Shipwrecks lead to new beginnings, says Pope aboard plane to Malta

Shipwrecks lead to new beginnings, says Pope aboard plane to Malta


Speaking to journalists aboard the flight to Malta on Saturday afternoon, Pope Benedict offered insight into his reasons for choosing to travel to the Mediterranean island. He also sent a message of hope to the Church, saying that "shipwrecks" can provide a new start in life and that the wounds of the Church can be healed through the Gospel.

The Holy Father offered an instructional catechesis while listing the essential reasons for his visit to Malta.

The 1,950th anniversary of St. Paul's shipwreck, he said, provided an occasion to throw "light on the important figure of the Apostle to the Gentiles and his message." This message, the Pope added, can be seen in its essence in St. Paul's words to the Galatians:"Faith expressed in charity."

"Faith," he highlighted, is "the relationship with God which then transforms itself into charity" and continues to have importance for us today. Recalling the gift of faith in Malta which resulted from St. Paul's shipwreck, Pope Benedict said that we can also see that "the shipwrecks of life can be part of God's project for us, and can be useful for a new beginning to our lives."

The next reason the Pope offered for his decision was that he was "glad to be in the midst of a lively Church such as that in Malta, which even today is rich in vocations, which is full of faith and responds to the challenges of our time."

He added, "I am aware that Malta loves Christ and loves His Church which is His Body, and that it knows that, even if this body is wounded by our sins, the Lord still loves His Church ...and His Gospel is the true force that purifies and heals."

The final underlying reason for having chosen Malta as the destination of his first pastoral visit of the year was its position as an entry point for "waves of refugees" from Africa.

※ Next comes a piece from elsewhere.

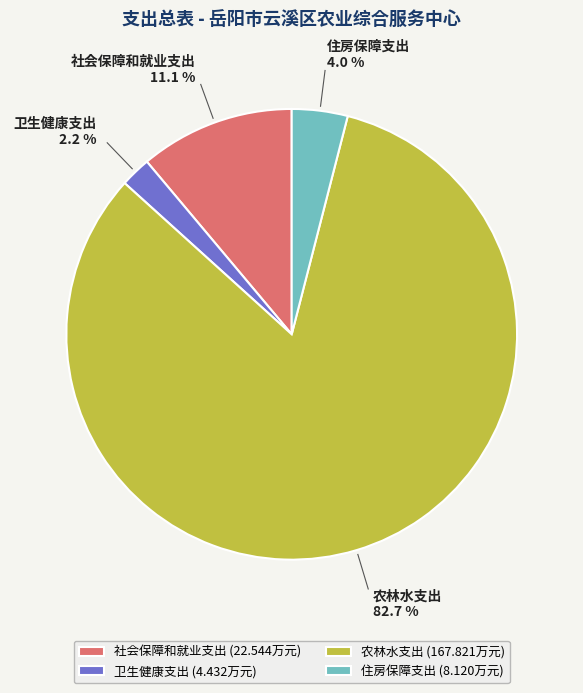

What percentage is NOT represented by 住房保障支出?

96.0%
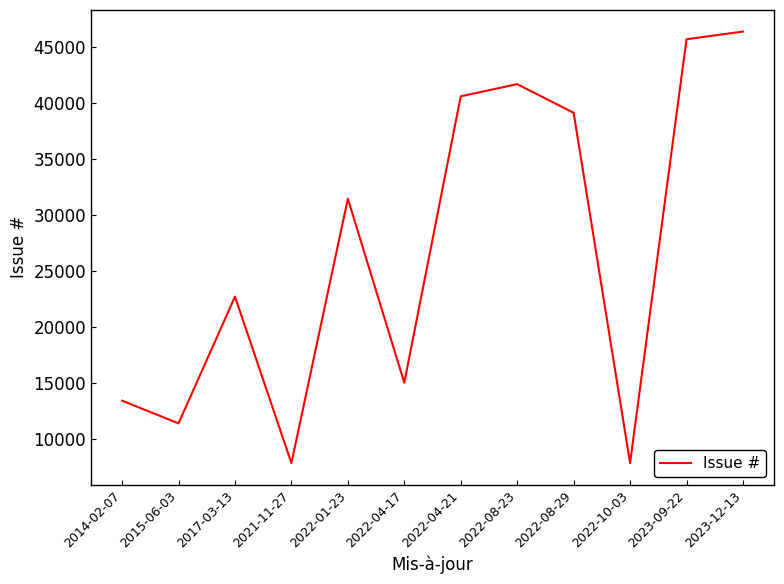

Is it true that the value at 2015-06-03 is 11397?

True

This being a "great problem of our time" which cannot be confronted by Malta alone, he expressed the need for a unified response to the challenge of giving people a dignified life, both "in their own land" or "here."

Malta, said the Pope, reminds us of these problems and also reminds us that "faith is the force which leads to charity, which allows us to respond well to these challenges."

The Holy Father arrived in Malta on Saturday evening and will be returning to Rome at around 7 PM local Maltese time.